4
votes

How to use AWS services like CloudTrail or CloudWatch to check which user performed event DeleteObject?

I can use S3 Event to send a Delete event to SNS to notify an email address that a specific file has been deleted from the S3 bucket but the message does not contain the username that did it.

I can use CloudTrail to log all events related to an S3 bucket to another bucket, but I tested and it logs many details, and only event PutObject but not DeleteObject.

Is there any easy way to monitor an S3 bucket to find out which user deleted which file?

Upate 19 Aug

Following Walt's answer below, I was able to log the DeleteObject event. However, I can only get the file name (requestParameters.key ) for PutObject, but not for DeleteObjects.

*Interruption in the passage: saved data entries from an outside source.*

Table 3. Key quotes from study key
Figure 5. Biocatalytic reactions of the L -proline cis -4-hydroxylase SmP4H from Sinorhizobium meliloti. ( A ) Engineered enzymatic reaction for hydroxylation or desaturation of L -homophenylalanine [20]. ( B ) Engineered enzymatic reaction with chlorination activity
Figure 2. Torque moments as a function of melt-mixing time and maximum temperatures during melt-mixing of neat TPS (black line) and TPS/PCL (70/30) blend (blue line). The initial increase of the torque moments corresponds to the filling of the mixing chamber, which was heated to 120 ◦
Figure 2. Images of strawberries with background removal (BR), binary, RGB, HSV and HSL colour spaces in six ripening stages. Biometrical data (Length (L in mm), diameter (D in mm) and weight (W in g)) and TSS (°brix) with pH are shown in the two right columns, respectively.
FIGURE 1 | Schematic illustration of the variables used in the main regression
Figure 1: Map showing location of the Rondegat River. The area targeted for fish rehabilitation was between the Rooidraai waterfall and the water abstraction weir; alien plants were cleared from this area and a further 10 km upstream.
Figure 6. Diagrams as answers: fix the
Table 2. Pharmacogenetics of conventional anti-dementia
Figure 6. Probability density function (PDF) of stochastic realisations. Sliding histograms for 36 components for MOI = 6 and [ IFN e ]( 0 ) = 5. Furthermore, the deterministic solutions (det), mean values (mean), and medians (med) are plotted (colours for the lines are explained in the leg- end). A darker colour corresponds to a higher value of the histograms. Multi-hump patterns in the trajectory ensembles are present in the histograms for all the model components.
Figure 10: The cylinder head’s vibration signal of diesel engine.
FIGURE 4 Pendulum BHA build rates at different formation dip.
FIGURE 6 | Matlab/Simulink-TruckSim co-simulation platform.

| # | @timestamp | userIdentity.arn | eventName | requestParameters.key |
| - | ---------- | ---------------- | --------- | --------------------- |
| 1 | 2019-08-19T09:21:09.041-04:00 | arn:aws:iam::ID:user/me | DeleteObjects |
| 2 | 2019-08-19T09:18:35.704-04:00 | arn:aws:iam::ID:user/me | PutObject |test.txt |

It looks like other people have had the same issue and AWS is working on it: https://forums.aws.amazon.com/thread.jspa?messageID=799831

2
Changes to S3 logging can take hours to propagate. How long did you wait after making the change. - WaltDe
If you need near real time notification, then you could use S3 event notifications for ObjectDelete (All), sent to Lambda or SNS. The event you receive will contain userIdentity/principalId. - jarmod
@WaltDe I waited for an hour. - Viet
The principalId in the case of an IAM user will be of the form AIDA.... and you can correlate that with the underlying IAM user. For example, this command will show you a given IAM user's UserId which is the principalId in the Lambda event: aws iam get-user --user-name mary. - jarmod
@viet I posted an answer on how I have my CloudTrail S3 event logging setup. I send my events to CloudWatch Logs because with Logs Insights it is now super easy to search your logs. Sending them to S3 is also a good security practice for long term storage. - WaltDe

2 Answers

3
votes

Here is my setup.

Detail instructions on setting up CloudTrail in the console. When setting up the CloudTrail double check these 2 options.

That your are logging S3 writes. You can do this for all S3 buckets or just the one you are interested. You also don't need to enable read logging to answer this question. enter image description here

And you are sending events to CloudWatch Logs enter image description here

If you made changes to the S3 write logging you might have to wait a little while. If you haven't had breakfast, lunch, snack, or dinner now would be a good time.

If you're using the same default CloudWatch log group as I have above this link to CloudWatch Insight Logs search should work for you.

This is a query that will show you all S3 DeleteObject calls. If the link doesn't work

  1. Got to CloudWatch Console.
  2. Select Logs->Insights on the left hand side.
  3. Enter value for "Select log group(s)" that you specific above.
  4. Enter this in the query field.
fields @timestamp, userIdentity.arn, eventName, requestParameters.bucketName, requestParameters.key
| filter eventSource == "s3.amazonaws.com"
| filter eventName == "DeleteObject"
| sort @timestamp desc
| limit 20

If you have any CloudTrail S3 Delete Object calls in the last 30 min the last 20 events will be shown.

1
votes

As of 2021/04/12, CloudTrail does not record object key(s) or path for DeleteObjects calls.

If you delete an object with S3 console, it always calls DeleteObjects.

If you want to access object keys for deletion you will need to delete individual files with DeleteObject (minus s). This can be done with AWS CLI (aws s3 rm s3://some-bucket/single-filename) or direct API calls.